[Collected data]
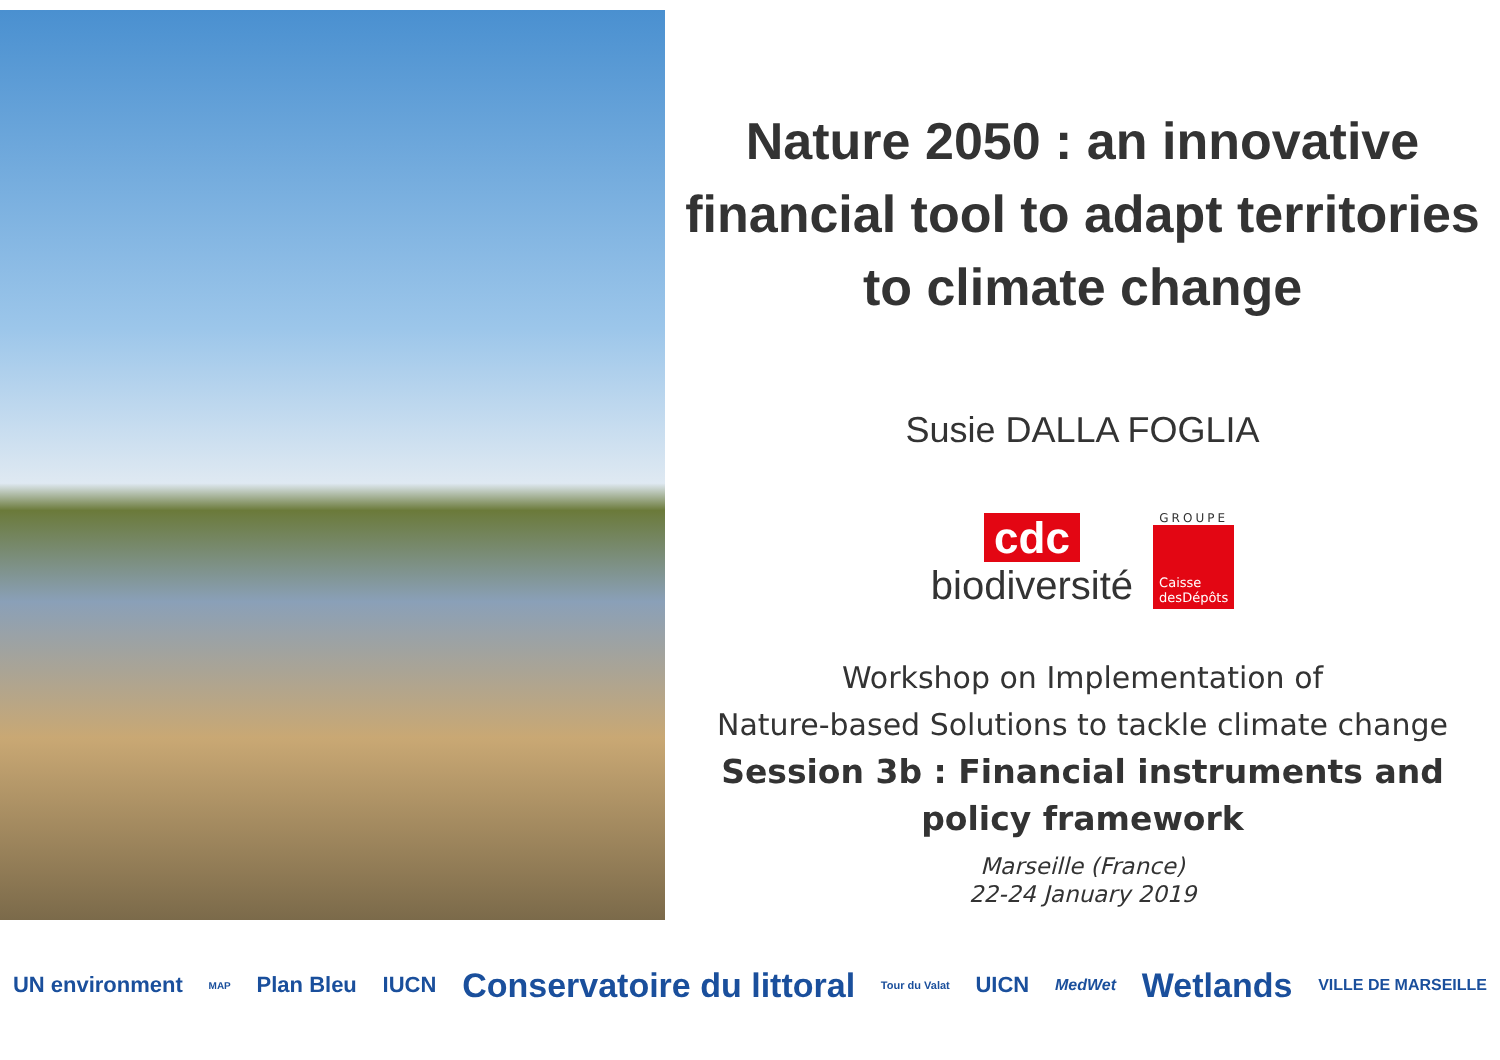Nature 2050 : an innovative financial tool to adapt territories to climate change
Susie DALLA FOGLIA
cdc
biodiversité
GROUPE
Caisse
desDépôts
Workshop on Implementation of
Nature-based Solutions to tackle climate change
Session 3b : Financial instruments and policy framework
Marseille (France)
22-24 January 2019
UN environment MAP Plan Bleu IUCN Conservatoire du littoral Tour du Valat UICN MedWet Wetlands VILLE DE MARSEILLE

ASSIGNMENT | Leave out the pictures and transcribe the entries above exactly.

EXERCISE OUTPUT |
Nature 2050 : an innovative financial tool to adapt territories to climate change
Susie DALLA FOGLIA
cdc
biodiversité
GROUPE
Caisse
desDépôts
Workshop on Implementation of
Nature-based Solutions to tackle climate change
Session 3b : Financial instruments and policy framework
Marseille (France)
22-24 January 2019
UN environment MAP Plan Bleu IUCN Conservatoire du littoral Tour du Valat UICN MedWet Wetlands VILLE DE MARSEILLE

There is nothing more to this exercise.